Ratusan Warga Indonesia Korban Gempa Jepang Masih Mengungsi dan Butuh Bantuan
Beberapa jam selepas gempa mengguncang Ishikawa dan sejumlah prefektur lain pada Senin (1/1/2024), komunikasi belum lancar. Setelah itu, mulai masuk laporan soal keberadaan WNI di lokasi-lokasi terdampak gempa.
Oleh
HELENA FRANSISCA NABABAN, KRIS MADA
·4 menit baca
JAKARTA, KOMPAS — Jumlah warga negara Indonesia yang masih mengungsi selepas gempa Jepang terus bertambah. Belum diketahui kapan mereka bisa pulang ke tempat tinggalnya.

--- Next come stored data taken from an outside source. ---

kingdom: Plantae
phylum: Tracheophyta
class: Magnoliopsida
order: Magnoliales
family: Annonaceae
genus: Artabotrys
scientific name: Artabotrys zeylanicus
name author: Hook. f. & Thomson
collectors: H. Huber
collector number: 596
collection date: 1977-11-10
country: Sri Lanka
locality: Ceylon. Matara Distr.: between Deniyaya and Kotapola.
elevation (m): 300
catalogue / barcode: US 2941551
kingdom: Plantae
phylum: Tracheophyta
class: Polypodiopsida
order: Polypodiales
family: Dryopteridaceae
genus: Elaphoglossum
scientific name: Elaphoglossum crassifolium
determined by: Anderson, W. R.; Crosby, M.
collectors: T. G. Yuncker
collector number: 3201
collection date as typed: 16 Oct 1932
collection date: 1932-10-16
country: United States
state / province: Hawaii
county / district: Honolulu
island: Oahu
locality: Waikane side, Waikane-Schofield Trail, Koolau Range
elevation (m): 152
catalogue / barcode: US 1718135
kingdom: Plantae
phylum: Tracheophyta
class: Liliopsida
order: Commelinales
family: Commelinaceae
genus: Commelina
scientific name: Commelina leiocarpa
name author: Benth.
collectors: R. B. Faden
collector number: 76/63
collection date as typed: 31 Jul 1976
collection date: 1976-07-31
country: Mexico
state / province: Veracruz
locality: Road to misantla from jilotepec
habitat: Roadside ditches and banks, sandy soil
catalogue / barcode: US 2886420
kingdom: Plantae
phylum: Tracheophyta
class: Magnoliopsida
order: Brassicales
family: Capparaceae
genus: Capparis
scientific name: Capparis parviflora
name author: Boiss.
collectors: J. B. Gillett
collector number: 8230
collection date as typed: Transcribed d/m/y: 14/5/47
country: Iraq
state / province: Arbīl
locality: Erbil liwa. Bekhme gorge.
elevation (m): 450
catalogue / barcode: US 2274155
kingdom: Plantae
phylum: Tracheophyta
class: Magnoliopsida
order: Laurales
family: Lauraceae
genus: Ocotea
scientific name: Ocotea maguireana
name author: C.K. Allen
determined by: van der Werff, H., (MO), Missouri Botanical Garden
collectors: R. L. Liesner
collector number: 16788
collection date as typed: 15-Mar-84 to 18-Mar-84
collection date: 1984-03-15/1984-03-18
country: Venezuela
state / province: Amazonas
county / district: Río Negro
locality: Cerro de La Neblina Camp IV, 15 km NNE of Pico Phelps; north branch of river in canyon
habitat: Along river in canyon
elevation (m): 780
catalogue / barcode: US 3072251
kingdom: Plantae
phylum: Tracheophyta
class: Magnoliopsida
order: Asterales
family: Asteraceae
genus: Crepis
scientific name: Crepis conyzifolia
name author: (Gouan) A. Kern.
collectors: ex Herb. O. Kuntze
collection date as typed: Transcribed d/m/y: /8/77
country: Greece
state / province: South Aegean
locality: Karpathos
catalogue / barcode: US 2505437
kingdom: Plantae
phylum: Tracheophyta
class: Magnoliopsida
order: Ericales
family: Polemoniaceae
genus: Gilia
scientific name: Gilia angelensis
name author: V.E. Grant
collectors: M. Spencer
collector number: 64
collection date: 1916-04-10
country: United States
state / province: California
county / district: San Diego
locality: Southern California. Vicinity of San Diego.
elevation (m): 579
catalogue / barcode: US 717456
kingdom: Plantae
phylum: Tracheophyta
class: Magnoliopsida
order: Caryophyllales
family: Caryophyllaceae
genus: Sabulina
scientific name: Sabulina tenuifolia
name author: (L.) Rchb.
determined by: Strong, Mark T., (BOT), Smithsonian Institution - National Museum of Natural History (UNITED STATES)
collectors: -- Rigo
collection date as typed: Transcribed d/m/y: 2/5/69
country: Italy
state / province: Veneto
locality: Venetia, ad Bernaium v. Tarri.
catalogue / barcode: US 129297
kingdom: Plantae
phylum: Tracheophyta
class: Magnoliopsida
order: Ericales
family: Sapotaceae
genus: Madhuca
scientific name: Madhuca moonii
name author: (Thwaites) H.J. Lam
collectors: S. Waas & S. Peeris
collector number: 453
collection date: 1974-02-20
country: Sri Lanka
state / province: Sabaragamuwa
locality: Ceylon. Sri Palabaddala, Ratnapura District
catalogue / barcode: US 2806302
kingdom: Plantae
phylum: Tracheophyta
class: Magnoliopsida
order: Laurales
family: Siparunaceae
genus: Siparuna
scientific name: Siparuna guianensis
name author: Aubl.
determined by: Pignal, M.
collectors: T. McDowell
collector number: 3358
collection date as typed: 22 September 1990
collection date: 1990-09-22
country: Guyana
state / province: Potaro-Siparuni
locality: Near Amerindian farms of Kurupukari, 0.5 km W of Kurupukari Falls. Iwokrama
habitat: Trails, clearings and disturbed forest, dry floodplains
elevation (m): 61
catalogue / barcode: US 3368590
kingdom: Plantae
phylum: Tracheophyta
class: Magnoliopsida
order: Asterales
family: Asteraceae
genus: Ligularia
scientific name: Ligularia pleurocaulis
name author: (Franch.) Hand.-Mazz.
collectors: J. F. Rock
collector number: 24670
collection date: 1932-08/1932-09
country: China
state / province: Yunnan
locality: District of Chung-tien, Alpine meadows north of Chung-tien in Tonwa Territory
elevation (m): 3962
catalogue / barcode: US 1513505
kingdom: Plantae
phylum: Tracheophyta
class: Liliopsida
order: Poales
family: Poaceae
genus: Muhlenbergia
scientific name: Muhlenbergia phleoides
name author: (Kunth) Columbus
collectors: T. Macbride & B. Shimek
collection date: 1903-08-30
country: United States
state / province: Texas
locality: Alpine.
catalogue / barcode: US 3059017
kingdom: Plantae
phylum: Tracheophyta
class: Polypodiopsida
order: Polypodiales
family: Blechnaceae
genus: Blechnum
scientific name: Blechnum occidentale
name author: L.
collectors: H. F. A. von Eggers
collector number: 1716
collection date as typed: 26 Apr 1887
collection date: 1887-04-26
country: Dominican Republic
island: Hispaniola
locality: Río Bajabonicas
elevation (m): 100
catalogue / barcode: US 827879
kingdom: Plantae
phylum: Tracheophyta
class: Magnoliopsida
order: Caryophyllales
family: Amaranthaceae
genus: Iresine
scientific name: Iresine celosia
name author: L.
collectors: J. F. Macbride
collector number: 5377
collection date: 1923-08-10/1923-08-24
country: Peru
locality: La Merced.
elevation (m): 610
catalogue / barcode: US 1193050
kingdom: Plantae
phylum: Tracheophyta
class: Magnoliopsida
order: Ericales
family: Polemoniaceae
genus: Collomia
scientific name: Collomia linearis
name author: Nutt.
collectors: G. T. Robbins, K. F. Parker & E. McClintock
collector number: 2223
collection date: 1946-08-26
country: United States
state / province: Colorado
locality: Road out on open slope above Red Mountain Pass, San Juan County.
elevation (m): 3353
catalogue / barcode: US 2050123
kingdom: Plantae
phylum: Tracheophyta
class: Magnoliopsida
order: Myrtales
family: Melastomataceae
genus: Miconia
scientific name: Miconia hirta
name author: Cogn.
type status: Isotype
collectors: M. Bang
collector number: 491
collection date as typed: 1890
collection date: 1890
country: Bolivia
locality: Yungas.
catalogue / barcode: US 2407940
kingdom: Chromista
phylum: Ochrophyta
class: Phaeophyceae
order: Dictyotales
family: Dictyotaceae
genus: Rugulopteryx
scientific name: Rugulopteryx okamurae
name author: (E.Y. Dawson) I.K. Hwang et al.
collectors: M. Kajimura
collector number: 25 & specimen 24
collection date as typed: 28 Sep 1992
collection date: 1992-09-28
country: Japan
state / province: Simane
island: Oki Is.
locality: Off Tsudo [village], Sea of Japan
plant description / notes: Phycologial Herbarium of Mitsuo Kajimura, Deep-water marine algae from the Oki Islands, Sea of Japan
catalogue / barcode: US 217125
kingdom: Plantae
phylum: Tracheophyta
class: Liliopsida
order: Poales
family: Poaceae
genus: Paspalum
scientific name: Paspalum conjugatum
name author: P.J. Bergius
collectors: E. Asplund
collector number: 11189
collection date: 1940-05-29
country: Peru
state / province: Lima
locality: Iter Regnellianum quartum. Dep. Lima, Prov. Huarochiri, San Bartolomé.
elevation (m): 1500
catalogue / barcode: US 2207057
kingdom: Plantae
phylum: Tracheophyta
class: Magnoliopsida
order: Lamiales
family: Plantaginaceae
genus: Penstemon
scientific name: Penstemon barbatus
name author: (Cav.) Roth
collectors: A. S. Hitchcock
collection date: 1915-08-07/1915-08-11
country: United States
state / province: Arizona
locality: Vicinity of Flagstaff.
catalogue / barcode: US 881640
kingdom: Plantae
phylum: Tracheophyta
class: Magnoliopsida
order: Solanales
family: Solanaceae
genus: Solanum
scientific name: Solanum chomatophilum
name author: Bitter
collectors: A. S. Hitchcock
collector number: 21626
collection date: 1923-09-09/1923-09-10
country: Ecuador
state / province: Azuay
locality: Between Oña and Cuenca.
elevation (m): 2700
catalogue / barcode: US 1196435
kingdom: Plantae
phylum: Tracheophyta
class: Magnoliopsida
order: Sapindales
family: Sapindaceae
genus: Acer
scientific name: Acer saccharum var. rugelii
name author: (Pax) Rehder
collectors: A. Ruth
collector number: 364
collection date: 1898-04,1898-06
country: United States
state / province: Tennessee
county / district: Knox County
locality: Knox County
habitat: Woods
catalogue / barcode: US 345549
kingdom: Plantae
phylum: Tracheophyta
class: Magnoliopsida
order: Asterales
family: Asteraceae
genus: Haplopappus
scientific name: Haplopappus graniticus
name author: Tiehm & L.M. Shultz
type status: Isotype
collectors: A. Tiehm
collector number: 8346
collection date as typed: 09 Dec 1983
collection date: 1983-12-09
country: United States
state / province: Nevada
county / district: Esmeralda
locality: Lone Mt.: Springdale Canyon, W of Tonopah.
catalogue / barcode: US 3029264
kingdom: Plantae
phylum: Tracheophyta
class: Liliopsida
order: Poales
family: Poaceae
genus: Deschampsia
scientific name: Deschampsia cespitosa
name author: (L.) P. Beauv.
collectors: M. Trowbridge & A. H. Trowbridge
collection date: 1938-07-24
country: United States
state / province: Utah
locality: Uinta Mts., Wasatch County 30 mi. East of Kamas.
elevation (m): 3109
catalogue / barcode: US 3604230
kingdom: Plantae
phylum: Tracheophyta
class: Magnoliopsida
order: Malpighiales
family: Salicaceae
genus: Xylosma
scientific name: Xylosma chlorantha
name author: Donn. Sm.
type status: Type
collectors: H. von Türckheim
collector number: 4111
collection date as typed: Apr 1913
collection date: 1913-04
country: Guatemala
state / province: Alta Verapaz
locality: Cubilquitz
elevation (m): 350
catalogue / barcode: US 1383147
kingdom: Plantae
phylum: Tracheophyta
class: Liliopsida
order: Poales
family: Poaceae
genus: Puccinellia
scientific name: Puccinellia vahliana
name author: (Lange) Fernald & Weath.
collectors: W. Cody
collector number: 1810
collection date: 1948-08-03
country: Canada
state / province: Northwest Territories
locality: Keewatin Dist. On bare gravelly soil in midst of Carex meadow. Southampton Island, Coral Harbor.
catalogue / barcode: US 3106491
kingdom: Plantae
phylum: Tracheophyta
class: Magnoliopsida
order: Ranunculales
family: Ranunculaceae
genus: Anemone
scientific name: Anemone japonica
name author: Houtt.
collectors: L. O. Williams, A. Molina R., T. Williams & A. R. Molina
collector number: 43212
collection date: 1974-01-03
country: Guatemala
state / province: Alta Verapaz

Duta Besar RI di Tokyo Heri Akhmadi mengatakan, 147 warga negara Indonesia (WNI) masih mengungsi di Prefektur Ishikawa. Tidak tertutup kemungkinan masih ada WNI di berbagai tempat penampungan lain. ”Kami masih terus berkoordinasi dengan simpul warga Indonesia dan otoritas setempat,” ujarnya, Rabu (3/1/2024).
Beberapa jam selepas gempa mengguncang Ishikawa dan sejumlah prefektur lain pada Senin (1/1/2024), komunikasi belum lancar. Setelah itu, mulai masuk laporan soal keberadaan WNI di lokasi-lokasi terdampak gempa. Dari 9 orang pada Senin malam, kini ada 147 orang WNI terdata masih mengungsi.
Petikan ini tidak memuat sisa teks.